そんな熱っぽい賑わいが醍醐味の「山王さん」であったが、コロナによってここ2年は神事のみとなり、祭の開催がなかった。

昨年の6月1日、開催中止なのを知りつつも往時の雰囲気を感じたかったオレは、その日の夜に富山市中心部を歩いてみた。

人気のない、明かりの薄い、音のないアーケード。

日枝神社のライトアップした鳥居以外、真っ暗闇の参道周辺。

もうあの賑わいは戻ってこないのではないか、密な祭だから、ニューノーマルな暮らしとやらになればもうできないのではないか、一歩踏み出すごとににそんな悲観的な考えが鬱積していったのを覚えている。

そして今年春、人流の制限が解除されてコロナ前の落ち着きを取り戻しつつある中、山王祭が規模を縮小しながらも開催するというニュースを知った。

と同時に、オレの所属する青年団体で同祭の神輿担ぎ手を募集しているのを耳にした。

「ええっ!今年開催するんだ!しかも神輿も!担ぎてぇつ!」

心の中で叫んだオレは、迷うことなくすぐに参加を表明した。

この2年間で溜まった鬱屈した気持ちを晴らしたい。賑やかな祭の雰囲気を最前線で味わいたい。
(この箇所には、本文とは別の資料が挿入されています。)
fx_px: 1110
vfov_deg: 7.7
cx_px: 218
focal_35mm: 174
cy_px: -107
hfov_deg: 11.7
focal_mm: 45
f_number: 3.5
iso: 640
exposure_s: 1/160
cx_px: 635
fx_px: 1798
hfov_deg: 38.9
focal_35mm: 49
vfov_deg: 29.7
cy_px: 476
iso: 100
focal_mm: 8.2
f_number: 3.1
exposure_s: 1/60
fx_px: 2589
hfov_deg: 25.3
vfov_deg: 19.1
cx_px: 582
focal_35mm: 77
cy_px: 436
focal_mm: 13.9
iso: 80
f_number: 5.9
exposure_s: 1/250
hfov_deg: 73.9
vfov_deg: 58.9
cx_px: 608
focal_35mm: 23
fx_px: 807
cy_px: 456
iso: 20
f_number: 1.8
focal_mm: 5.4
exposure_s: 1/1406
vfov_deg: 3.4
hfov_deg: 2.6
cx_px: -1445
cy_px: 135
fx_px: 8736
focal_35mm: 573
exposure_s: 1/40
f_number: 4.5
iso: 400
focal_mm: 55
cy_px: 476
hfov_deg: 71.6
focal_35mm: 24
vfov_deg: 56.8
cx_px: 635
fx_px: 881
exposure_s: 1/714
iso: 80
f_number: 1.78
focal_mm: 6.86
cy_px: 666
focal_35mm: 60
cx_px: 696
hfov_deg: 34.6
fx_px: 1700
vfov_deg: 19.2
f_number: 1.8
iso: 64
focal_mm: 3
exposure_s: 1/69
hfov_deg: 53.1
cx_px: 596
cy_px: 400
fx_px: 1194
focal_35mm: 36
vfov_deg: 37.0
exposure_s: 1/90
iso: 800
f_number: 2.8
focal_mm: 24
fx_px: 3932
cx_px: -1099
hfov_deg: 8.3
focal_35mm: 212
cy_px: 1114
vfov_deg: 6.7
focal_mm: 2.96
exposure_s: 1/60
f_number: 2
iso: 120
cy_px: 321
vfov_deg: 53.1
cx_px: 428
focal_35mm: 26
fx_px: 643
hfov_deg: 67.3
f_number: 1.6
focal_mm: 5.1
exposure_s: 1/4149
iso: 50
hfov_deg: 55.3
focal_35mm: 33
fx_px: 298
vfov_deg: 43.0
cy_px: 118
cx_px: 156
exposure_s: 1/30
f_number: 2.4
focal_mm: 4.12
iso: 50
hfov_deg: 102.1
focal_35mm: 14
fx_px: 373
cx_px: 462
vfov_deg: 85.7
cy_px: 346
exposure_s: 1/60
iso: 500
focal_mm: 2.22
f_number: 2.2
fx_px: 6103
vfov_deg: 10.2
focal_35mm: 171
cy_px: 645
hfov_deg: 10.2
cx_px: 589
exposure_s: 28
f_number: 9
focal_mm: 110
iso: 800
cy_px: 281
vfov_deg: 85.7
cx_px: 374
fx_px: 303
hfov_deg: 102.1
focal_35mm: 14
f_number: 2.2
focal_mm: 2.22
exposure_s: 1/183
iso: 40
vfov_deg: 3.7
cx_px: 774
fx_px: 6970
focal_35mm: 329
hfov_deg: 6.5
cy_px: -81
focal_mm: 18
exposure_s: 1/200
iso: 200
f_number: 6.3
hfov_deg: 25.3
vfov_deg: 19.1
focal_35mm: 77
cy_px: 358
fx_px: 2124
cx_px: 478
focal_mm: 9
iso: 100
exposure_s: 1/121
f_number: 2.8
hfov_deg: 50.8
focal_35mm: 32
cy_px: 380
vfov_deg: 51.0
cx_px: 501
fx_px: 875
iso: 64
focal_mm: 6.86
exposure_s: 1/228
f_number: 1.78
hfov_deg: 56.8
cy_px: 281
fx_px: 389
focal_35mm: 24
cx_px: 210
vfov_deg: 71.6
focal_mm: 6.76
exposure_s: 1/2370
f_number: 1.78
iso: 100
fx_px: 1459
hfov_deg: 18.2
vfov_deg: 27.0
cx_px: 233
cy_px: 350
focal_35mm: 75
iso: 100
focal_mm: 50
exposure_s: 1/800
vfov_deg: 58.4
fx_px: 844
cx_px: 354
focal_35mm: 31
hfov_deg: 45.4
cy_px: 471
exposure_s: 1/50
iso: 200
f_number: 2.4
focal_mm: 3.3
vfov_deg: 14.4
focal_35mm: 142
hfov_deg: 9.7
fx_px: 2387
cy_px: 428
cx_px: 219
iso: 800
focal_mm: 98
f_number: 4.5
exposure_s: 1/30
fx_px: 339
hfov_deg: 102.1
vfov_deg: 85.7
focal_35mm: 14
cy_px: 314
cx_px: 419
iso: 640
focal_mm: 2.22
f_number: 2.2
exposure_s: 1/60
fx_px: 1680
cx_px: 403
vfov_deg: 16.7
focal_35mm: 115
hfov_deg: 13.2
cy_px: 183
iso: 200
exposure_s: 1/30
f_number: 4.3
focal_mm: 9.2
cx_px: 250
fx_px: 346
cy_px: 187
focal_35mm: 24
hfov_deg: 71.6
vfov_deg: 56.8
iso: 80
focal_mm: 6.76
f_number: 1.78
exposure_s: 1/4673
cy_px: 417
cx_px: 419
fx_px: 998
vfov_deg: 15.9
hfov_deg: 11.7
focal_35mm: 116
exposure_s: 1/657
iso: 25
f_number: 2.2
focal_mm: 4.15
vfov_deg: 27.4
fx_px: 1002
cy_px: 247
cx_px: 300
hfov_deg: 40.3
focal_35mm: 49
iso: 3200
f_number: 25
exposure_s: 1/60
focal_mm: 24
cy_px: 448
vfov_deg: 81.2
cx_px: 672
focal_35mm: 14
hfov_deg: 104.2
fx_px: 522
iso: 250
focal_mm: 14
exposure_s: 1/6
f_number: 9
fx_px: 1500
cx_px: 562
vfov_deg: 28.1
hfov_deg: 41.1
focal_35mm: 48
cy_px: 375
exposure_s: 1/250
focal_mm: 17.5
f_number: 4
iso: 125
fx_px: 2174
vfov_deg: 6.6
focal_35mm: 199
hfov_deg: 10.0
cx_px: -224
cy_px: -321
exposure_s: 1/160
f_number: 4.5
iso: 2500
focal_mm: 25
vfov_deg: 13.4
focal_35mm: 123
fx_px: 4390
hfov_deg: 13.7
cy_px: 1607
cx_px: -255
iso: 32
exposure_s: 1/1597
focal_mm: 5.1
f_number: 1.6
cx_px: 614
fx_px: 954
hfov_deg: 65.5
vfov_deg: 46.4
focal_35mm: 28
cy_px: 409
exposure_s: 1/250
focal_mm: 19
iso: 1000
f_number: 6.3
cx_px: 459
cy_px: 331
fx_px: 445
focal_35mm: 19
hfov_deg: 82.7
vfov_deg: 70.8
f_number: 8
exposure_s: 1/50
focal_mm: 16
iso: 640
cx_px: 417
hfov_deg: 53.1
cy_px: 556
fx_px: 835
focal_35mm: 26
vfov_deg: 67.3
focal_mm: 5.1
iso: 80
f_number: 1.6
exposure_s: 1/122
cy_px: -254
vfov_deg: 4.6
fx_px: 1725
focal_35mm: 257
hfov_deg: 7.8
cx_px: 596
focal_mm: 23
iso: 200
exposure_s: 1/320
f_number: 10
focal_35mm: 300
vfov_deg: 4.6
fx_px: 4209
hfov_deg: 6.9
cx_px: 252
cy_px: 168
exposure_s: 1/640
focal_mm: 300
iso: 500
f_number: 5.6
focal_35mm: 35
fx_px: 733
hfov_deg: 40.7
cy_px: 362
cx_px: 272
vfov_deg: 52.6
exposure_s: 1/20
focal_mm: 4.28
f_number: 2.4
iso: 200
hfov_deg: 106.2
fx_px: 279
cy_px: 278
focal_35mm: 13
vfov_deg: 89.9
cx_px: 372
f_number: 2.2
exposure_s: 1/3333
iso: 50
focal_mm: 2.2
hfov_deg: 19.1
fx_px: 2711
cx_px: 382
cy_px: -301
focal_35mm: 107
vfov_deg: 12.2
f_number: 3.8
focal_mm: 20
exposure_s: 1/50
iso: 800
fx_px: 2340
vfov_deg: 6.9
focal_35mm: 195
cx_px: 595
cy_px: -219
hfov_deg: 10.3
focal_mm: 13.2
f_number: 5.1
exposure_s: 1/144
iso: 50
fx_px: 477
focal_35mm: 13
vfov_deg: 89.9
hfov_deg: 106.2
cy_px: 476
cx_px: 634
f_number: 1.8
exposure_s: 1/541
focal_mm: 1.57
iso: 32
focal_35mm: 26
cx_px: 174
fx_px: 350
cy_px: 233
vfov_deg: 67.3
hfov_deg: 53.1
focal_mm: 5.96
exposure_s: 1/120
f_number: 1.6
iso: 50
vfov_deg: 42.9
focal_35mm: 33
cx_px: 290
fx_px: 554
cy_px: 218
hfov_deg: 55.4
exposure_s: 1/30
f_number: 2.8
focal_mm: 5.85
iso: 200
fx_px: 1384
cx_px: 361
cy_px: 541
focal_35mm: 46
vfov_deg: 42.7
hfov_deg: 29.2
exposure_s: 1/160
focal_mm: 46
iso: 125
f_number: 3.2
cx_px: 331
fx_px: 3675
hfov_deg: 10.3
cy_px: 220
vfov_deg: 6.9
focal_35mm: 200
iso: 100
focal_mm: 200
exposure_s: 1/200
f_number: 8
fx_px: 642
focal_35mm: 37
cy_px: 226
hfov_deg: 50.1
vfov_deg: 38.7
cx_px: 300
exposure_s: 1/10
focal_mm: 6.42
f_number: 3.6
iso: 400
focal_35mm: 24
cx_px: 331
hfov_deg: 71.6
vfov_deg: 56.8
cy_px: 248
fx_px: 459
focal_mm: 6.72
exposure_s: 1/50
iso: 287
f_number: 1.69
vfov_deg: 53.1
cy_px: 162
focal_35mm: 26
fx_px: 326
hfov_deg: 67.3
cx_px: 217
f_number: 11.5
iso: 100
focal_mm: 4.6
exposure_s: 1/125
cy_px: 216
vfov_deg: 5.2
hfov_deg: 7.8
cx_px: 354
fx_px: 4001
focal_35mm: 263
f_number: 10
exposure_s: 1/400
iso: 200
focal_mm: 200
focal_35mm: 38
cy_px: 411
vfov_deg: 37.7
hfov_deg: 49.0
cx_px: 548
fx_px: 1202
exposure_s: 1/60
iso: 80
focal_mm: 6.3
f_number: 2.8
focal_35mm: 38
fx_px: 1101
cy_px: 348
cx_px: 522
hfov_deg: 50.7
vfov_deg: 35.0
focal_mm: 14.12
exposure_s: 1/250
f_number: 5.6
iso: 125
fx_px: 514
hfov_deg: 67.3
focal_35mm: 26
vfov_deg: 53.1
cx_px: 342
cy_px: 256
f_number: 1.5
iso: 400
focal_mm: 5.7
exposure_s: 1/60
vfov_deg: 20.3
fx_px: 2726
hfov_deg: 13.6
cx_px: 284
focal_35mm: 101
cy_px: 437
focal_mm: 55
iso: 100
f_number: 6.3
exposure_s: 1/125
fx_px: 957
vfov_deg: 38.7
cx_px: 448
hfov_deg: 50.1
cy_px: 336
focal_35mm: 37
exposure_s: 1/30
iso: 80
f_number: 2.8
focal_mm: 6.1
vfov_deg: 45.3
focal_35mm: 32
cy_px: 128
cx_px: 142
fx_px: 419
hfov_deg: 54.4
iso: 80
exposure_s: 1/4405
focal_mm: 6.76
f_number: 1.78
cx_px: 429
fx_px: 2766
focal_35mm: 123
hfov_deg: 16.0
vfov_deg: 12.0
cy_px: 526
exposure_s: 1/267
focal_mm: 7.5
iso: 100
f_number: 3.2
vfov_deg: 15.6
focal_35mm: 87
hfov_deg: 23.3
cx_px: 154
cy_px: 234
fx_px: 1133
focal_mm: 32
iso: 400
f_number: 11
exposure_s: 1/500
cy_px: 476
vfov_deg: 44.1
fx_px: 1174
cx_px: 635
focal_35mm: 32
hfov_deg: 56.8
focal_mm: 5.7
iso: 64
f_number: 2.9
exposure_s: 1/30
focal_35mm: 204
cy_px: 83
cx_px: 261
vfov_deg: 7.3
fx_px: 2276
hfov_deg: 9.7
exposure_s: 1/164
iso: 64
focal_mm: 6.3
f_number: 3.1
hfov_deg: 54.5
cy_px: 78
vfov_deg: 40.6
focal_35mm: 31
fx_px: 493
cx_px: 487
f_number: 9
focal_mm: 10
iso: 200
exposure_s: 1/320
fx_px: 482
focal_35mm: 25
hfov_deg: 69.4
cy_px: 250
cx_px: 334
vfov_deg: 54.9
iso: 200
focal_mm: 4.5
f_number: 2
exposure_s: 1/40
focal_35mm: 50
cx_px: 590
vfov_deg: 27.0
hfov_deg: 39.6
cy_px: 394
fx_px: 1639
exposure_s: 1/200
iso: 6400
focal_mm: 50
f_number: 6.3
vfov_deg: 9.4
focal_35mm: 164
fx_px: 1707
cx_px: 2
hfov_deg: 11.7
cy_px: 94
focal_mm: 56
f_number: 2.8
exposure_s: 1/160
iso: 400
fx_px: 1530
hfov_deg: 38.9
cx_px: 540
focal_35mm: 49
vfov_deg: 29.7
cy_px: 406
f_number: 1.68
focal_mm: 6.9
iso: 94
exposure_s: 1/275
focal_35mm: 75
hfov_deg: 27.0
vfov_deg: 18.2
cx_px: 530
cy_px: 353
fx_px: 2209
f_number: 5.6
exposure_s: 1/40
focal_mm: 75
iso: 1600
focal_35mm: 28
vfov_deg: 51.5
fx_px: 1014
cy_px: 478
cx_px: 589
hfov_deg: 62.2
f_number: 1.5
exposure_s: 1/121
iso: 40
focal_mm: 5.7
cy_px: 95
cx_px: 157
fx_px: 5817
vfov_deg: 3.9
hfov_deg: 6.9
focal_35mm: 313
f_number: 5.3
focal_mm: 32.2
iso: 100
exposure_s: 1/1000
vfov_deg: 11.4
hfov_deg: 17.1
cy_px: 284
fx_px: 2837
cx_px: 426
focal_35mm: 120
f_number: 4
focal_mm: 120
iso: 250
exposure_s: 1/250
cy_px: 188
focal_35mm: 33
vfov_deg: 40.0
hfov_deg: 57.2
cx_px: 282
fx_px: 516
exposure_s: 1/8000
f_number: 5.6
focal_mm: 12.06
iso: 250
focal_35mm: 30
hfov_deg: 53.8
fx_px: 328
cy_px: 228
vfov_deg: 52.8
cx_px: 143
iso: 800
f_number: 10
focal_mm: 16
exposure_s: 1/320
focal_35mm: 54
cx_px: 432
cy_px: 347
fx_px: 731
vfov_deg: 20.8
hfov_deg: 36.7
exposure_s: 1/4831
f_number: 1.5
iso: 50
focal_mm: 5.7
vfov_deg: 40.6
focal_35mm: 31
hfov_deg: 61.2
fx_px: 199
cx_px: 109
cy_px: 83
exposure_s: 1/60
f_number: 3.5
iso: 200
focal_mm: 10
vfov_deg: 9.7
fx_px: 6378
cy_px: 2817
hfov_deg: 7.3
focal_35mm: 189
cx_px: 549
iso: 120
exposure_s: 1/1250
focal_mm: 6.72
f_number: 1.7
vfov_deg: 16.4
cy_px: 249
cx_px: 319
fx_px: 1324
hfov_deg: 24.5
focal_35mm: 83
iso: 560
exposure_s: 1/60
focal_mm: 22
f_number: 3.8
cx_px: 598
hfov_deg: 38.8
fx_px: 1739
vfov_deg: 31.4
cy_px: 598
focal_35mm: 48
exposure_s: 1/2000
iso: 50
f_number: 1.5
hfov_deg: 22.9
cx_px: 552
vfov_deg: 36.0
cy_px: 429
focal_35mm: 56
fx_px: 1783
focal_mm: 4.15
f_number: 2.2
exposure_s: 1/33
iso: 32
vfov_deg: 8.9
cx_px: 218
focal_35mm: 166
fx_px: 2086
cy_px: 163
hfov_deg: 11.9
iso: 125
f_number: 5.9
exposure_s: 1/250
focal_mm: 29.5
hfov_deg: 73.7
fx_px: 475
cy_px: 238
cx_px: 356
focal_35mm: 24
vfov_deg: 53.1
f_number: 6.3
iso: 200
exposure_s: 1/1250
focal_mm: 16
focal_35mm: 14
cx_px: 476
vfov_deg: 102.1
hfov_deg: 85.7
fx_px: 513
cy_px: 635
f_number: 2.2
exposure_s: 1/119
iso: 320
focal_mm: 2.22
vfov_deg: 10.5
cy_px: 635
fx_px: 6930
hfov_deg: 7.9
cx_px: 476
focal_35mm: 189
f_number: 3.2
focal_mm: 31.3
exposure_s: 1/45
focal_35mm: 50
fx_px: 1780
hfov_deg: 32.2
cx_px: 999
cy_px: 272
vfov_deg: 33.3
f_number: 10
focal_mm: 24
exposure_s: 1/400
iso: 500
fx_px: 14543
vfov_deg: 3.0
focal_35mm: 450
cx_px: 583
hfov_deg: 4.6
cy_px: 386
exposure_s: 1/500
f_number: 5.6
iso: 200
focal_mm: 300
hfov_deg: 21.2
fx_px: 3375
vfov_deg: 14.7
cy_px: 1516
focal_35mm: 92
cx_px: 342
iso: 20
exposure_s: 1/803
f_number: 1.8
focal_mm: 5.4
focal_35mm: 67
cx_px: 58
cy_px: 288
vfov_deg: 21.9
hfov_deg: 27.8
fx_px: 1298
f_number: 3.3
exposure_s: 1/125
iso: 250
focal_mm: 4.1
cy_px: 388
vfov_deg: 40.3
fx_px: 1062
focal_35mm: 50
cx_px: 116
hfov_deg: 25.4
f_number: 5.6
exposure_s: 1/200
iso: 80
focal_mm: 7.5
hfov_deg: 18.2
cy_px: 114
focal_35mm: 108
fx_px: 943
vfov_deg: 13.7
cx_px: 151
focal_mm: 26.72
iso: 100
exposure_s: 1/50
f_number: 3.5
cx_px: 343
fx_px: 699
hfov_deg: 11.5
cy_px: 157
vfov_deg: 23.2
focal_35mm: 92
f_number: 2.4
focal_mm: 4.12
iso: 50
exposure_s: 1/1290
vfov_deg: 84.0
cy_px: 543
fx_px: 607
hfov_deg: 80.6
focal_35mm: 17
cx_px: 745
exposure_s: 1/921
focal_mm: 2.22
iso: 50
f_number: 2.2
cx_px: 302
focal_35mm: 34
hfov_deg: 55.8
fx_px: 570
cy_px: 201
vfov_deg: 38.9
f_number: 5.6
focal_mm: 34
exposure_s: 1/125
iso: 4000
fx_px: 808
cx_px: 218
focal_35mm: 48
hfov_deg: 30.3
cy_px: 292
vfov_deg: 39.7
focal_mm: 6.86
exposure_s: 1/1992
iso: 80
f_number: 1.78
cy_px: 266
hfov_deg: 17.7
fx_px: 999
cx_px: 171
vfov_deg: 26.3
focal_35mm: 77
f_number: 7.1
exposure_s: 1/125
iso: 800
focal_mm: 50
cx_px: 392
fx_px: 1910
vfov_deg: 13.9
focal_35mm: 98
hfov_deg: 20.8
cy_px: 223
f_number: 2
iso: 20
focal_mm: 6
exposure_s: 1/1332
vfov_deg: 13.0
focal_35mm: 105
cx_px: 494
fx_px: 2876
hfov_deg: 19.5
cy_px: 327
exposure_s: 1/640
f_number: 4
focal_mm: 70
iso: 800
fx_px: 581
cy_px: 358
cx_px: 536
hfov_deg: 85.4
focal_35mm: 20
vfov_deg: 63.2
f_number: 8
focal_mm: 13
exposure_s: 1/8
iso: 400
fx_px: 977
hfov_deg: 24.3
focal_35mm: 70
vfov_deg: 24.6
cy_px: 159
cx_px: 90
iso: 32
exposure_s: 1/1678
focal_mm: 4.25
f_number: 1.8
そして街の活性化に一役買いたい。

昂った気持ちを押さえつつ法被に袖を通し、鉢巻をねじり上げたオレは、初の試みとなる商店街合同神輿のメンバーとして拝殿に降り立った。

拝殿前で景気づけと練習の意味を込め、まずは豪快に引き回す。

右へ、左へと揺さぶられる神輿。

「わっしょい!わっしょい!」の掛け声とともに飛び散る汗。

シャラン、シャランと装飾品のぶつかる音を響かせ、上下に振り下ろされる神輿。

毎年、何を問題ともせず出来ていたものが、密、飛沫、クラスターといった新たに出て来た用語に縛られて何も出来なくなった現実。

それを乗り越え、マスク着用など多少の不便はあれど、コロナ前に限りなく近い神輿の立ち回り。

オレたちの「山王さん」は此処にある、と感じた一瞬だった。

とても嬉しくて気持ちも上がったオレは、それからの各商店街の巡行もフル参加した。

しかしながら、寄る年波とはこれなのであろうか、終盤に近付くに連れて足がつり出し、神輿を左右に揺さぶることから軽い車酔いになったオレは、人でごった返す日枝神社に戻って来た時には既に活動限界を迎え、神輿の担ぎ手を外れてふらふらと後をついて行くだけ。その様相はまさにウォーキング・デッド。

それでも最後の拝殿での締めはきっちりと参加して、大義を果たすことができた。

翌日、地元第一紙に三段ぶち抜きの写真で掲載され、「どや?でかでかと載っとるやろ」と記事の画像を見せて周囲に触れ回ったが、「オメー、マスク外しとるやろ!あごマスクじゃねーかよ!」と逆に突っ込まれる羽目に。

少しばかりの反省とともに、

(だって、屋外マスク外して良いって国が言ってんじゃん…)

と、まだまだコロナ前の生活に戻らない日々を実感した。そんな「山王さん」であった.。